(Dataset entries)

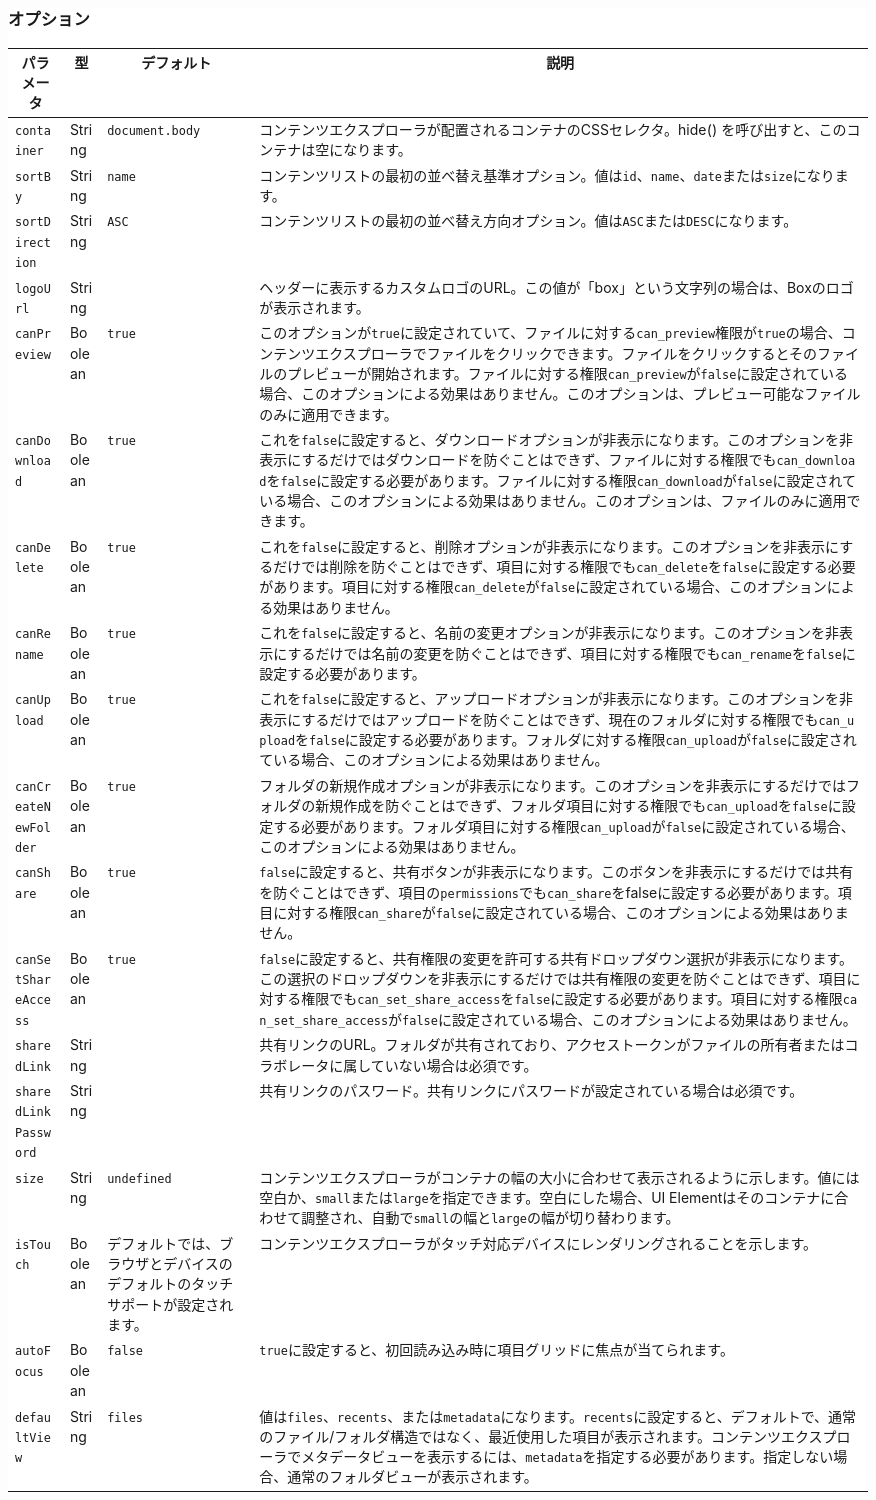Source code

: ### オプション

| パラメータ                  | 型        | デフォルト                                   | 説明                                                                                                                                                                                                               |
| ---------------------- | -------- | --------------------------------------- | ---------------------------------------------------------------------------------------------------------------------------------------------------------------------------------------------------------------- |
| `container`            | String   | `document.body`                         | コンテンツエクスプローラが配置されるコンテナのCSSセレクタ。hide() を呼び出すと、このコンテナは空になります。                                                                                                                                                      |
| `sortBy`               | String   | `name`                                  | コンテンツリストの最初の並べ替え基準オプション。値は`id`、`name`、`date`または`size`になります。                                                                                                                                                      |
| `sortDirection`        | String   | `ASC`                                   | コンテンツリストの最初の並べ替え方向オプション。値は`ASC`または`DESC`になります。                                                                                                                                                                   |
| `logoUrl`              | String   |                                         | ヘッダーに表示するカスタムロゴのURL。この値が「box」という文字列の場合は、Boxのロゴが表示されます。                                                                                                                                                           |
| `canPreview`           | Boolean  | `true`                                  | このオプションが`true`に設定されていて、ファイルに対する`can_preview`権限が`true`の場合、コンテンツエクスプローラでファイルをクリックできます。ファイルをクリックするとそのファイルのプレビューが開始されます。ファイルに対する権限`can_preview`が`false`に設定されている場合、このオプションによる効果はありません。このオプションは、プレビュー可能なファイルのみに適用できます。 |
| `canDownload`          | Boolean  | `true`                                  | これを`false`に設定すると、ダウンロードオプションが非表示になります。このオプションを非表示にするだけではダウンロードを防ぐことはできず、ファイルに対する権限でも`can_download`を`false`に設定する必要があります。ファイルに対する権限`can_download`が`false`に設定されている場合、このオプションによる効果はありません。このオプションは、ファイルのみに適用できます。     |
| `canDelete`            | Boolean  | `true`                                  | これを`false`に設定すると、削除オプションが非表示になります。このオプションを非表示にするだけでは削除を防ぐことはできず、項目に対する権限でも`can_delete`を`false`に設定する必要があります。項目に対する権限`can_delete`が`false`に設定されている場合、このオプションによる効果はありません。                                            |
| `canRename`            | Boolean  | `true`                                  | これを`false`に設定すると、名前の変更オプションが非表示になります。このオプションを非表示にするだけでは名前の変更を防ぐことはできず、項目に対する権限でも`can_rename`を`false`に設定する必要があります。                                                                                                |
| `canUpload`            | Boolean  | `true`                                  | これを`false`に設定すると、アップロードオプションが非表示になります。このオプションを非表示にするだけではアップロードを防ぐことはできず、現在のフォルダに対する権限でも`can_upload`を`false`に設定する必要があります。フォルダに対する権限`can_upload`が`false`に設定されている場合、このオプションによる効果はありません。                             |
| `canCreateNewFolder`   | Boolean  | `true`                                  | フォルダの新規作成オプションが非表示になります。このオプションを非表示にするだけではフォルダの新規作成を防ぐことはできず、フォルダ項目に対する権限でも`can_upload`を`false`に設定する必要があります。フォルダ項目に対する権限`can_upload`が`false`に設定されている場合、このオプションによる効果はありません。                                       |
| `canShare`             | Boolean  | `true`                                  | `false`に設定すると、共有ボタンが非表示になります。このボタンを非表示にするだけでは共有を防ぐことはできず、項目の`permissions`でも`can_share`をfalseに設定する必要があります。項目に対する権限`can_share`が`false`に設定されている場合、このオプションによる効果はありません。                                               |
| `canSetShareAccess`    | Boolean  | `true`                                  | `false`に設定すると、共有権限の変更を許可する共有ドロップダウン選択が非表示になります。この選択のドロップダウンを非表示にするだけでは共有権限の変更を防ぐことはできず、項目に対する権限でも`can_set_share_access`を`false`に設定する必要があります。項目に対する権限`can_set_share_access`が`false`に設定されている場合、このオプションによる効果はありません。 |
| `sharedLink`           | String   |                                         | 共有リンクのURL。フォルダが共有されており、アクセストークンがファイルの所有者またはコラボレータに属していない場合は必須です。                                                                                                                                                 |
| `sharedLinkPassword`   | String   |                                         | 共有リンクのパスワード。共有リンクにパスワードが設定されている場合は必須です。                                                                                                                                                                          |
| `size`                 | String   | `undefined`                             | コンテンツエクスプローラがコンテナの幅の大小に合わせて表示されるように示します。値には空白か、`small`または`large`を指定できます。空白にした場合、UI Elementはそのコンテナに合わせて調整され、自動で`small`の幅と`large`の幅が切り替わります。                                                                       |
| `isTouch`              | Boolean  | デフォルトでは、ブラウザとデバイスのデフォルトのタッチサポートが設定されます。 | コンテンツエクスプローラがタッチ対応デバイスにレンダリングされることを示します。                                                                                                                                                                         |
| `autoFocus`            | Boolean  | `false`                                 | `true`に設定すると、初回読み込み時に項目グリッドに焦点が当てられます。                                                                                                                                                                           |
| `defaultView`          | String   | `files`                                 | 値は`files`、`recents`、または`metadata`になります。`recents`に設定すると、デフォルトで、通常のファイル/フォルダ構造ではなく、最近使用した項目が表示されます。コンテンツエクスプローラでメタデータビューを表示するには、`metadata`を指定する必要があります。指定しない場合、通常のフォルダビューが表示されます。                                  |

Exercise brief>
Pull out every line of the material above that contains the string "size", matching case exactly.

Response to this exercise>
| `sortBy`               | String   | `name`                                  | コンテンツリストの最初の並べ替え基準オプション。値は`id`、`name`、`date`または`size`になります。                                                                                                                                                      |
| `size`                 | String   | `undefined`                             | コンテンツエクスプローラがコンテナの幅の大小に合わせて表示されるように示します。値には空白か、`small`または`large`を指定できます。空白にした場合、UI Elementはそのコンテナに合わせて調整され、自動で`small`の幅と`large`の幅が切り替わります。                                                                       |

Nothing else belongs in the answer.